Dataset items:
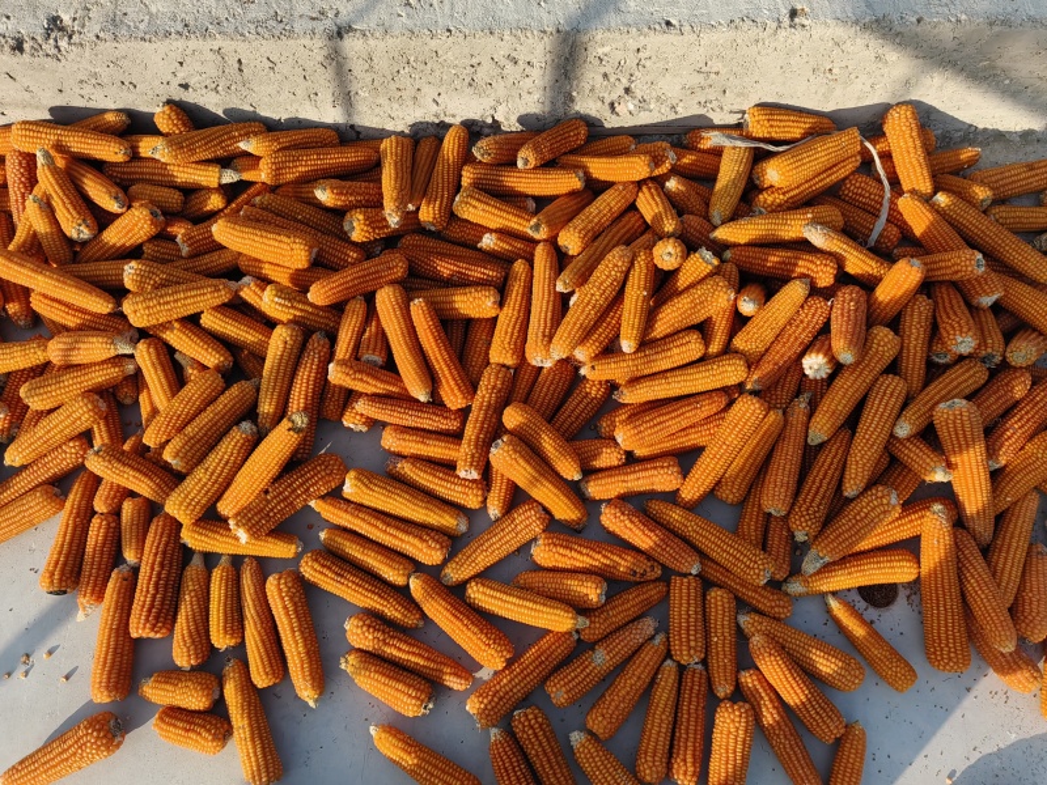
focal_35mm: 27
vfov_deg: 51.4
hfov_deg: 65.3
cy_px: 392
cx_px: 524
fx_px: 817
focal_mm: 5.52
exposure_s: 1/1600
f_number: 1.9
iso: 50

:: What to produce ::
Your answer must be an exact copy of the entries above, with no pictures in it.

:: Written response ::
focal_35mm: 27
vfov_deg: 51.4
hfov_deg: 65.3
cy_px: 392
cx_px: 524
fx_px: 817
focal_mm: 5.52
exposure_s: 1/1600
f_number: 1.9
iso: 50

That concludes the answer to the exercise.